« Éros a secoué mes phrènes, comme le vent qui s’est abattu sur les chênes dans la montagne »
Sapphô de Mytilène (traduction inédite de Claude Calame

Il y a des montagnes comme des sœurs minérales, orogénies des temps anciens qui se rencontrent quand l’art s’en mêle, quand un lieu les rêve, quand les hommes voyagent et vivent librement, quand les frontières s’effacent pour laisser place à l’imaginaire et à la sensibilité qui bouleversent nos perceptions planifiées et provoquent des rencontres inattendues.
Fadma Kaddouri, février 2025

Pour braver le proverbe « Il n’y a que les montagnes qui ne se rencontrent pas », La Non-Maison propose à plusieurs artistes d’exposer des œuvres telle une variation sur le thème de la Montagne Sainte-Victoire et au-delà dans le cadre de l’année Cézanne 2025. Cette exposition sera évolutive, d’autres artistes rajouteront des œuvres au fil des mois.
Michèle Cohen 

Michel Audureau
Ivan  Boccara
Silvie  Brière
Tomas Colaco
Mylène Duc
Ulrich Hagai

Fadima Kaddourri
Serge Kantorowicz
Harel Luz
Brigitte Manoukian
Catherine Peillon
Bernard Plossu

Sœurs minérales

Exposition du 29 mars au 28 septembre 2025 
à la NON-MAISON
Vernissage le 29 mars à 18h

Galerie la Non Maison
22 rue Pavillon 13100 Aix-en-Provence

Ta présence est plus insistante que la présence,
imminente
divine inspiratrice dans ton âpreté brute,
toi animal sacré et autotrophe,
te nourrissant de fumées
souvenirs d’aromates
de pierres vivantes et d’encens,
quand descend la nuit ancienne et identique,
l’extase d’Ingrid au matin nouveau,
tu nous envoûtes
nous révèles
nous métamorphoses
Seule, sacrée et solennelle
indifférente
lointaine
tes arêtes hérissées
par la colère de la terre
me déchiquètent
Battue par les vents,
mouillée des pluies de Zeus
arrondie par le feu,
auréolée de nuages
des voiles brumeux d’Héra,
tes plis sont les froissures du désir
tes cavités, quelques antres pour nymphes
égarées dans l’aujourd’hui

Un mot de Laurence Ermacova

Je viens de lire ton poème et la présentation de ta nouvelle exposition. Le poème est magnifique, envoutant.

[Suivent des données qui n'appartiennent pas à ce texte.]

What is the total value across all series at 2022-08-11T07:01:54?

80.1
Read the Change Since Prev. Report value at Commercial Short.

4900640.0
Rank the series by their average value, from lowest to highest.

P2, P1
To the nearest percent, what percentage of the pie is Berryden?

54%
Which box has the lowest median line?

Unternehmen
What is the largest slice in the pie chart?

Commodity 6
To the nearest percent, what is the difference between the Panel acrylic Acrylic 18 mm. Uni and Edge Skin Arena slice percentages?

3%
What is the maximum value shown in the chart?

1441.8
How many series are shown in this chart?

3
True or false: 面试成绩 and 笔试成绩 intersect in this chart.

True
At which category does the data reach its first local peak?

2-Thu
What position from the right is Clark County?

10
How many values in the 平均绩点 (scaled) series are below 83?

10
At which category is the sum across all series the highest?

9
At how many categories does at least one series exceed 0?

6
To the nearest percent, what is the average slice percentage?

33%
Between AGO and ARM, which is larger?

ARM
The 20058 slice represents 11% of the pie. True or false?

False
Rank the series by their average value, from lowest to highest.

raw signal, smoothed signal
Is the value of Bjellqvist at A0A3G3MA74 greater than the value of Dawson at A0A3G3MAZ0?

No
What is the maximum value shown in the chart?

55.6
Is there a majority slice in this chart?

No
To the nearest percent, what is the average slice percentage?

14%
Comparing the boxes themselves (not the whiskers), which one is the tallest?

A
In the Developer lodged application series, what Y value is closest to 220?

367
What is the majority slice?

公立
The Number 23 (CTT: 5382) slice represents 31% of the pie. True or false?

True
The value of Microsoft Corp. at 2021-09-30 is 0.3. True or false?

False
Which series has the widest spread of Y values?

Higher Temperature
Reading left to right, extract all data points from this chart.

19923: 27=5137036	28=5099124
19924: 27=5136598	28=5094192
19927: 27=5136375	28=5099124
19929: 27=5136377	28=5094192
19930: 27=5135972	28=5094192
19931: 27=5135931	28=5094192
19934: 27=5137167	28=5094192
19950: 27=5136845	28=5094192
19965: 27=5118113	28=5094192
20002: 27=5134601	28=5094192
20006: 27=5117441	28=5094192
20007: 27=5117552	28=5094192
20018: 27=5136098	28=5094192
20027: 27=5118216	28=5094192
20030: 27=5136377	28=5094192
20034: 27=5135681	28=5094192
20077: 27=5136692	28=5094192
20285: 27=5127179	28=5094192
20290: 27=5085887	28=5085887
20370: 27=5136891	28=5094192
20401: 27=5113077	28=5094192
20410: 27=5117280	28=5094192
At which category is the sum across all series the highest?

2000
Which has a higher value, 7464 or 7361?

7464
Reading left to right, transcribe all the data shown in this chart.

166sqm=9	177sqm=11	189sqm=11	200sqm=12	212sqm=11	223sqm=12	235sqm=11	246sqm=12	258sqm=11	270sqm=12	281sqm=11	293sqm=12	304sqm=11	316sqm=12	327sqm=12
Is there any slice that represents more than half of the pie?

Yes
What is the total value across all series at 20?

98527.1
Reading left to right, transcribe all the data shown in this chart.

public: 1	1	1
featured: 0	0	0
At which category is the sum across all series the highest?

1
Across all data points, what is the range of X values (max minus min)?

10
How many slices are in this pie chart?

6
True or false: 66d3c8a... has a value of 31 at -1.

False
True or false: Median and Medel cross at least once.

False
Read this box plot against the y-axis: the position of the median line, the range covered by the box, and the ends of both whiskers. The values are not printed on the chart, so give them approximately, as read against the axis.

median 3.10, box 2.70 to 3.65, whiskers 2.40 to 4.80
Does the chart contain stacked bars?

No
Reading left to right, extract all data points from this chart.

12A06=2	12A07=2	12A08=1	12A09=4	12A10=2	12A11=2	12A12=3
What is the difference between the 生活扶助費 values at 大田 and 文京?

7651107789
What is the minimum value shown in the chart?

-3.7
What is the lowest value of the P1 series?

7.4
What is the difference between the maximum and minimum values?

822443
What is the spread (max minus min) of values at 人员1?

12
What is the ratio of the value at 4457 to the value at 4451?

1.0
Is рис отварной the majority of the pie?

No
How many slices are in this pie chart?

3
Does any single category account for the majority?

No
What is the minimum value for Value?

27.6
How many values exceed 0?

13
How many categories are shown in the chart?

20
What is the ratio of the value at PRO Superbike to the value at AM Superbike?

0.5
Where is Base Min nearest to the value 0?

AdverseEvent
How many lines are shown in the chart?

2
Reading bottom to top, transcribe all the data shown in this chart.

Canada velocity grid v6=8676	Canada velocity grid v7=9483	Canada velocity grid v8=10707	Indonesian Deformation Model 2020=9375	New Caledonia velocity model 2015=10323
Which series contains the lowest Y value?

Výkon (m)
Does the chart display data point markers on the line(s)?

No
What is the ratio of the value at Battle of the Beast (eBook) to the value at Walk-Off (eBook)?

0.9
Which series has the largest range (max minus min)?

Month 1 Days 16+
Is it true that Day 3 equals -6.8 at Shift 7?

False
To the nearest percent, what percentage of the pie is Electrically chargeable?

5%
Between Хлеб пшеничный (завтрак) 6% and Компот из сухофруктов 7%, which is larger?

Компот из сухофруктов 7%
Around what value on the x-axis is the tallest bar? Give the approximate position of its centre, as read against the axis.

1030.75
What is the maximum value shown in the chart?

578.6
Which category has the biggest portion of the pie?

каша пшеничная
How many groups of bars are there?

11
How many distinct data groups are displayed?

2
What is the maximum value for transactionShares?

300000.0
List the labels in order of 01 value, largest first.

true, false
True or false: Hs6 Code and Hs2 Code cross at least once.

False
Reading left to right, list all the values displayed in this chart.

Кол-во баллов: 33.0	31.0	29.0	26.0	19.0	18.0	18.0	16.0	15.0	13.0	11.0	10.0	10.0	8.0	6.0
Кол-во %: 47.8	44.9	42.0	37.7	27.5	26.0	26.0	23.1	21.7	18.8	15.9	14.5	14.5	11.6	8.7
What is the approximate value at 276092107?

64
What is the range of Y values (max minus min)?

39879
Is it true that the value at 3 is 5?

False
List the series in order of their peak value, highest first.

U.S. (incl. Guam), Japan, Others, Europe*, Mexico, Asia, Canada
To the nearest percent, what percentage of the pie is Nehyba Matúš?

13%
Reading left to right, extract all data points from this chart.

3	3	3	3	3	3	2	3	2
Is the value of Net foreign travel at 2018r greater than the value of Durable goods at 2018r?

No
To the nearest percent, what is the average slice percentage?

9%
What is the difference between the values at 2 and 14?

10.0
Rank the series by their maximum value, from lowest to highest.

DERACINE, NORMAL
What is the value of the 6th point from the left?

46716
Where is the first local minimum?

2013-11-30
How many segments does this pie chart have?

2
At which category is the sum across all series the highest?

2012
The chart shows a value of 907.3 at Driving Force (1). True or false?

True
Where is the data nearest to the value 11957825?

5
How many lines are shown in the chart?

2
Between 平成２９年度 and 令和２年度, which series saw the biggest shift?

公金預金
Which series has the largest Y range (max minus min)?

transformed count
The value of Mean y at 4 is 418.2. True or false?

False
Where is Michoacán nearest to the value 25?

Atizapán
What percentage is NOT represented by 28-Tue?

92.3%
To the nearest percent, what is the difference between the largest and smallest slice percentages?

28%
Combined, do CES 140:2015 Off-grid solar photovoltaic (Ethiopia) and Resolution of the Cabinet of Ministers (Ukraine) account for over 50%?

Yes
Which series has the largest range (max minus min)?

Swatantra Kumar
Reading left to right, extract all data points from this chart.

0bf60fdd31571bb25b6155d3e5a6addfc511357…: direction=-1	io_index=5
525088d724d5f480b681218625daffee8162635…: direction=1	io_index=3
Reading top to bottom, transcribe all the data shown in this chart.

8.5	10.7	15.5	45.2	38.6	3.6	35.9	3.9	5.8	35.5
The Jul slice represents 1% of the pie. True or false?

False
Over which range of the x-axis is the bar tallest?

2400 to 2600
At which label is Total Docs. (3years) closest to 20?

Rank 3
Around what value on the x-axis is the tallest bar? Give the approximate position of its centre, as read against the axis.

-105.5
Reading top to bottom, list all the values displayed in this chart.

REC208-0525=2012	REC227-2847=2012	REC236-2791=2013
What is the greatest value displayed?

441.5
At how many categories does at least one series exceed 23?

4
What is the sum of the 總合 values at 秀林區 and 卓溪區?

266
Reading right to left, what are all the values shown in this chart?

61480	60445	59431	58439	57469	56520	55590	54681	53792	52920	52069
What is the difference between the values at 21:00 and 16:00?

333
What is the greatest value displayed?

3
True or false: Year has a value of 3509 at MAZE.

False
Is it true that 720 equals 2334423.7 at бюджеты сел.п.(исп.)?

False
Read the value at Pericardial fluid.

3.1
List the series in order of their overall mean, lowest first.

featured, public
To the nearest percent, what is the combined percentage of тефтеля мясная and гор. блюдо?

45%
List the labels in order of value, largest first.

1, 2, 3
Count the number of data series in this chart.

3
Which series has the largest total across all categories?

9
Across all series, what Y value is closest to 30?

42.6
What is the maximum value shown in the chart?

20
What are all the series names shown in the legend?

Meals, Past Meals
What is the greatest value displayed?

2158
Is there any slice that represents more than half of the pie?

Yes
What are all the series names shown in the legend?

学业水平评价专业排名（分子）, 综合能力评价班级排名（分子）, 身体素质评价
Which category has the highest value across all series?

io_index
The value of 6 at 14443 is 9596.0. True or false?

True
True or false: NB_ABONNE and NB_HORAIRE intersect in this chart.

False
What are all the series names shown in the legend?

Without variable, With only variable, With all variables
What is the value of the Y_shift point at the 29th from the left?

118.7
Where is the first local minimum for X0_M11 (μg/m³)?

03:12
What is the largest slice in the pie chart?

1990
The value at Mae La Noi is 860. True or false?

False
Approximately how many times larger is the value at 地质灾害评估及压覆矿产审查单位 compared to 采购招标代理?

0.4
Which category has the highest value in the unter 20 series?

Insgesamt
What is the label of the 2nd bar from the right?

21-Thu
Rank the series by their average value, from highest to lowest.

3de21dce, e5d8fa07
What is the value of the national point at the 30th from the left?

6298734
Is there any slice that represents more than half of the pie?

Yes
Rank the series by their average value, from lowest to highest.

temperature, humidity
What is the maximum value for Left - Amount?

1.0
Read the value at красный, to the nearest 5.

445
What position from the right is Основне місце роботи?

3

La montagne – je la nomme montagne en relation avec les photos et aussi pour la puissance qui émane de ton poème mais cela n’est peut-être q’un bout de roche, qu’un caillou et ce n’est pas si important que ça après tout – elle retrouve son aspect grandiose, mythique, sa force première. Elle est de nouveau mystérieuse, faiseuse de récits, enchanteresse et au delà même de la beauté et de la puissance de sa description elle redevient maitresse de sa vie et de son sort. Elle est capable d’insuffler des mots à ces autres entités vivantes que nous sommes, comme elle, mais différentes, incapables de faire pousser un arbre sur nos flancs mais capable de dire les arbres sur les flancs des autres. Capables, de regarder dans les plis creusés par l’eau dans les roches et d’y voir des nymphes.

Et puis évidemment les nymphes, les nymphes d’aujourd’hui… c’est le thème de Siegfriedstrasse aussi. Elles me sont chères et tu les fais apparaître avec une économie de mots et une efficacité poétique qui me sidère.

Et pour les photos je me suis prise à imaginer un orque immense et terrestre qui se repose et rêve, des corps de femmes enlacés, la vapeur du désir, un goutte d’encre qui se noie dans la mer et se fait écrire par une seiche, un peintre (chinois?) ayant perdu la vue et peignant des paysages à la brume de ses souvenirs qui remontent des siècles de paysages peints à l’encre et à l’eau.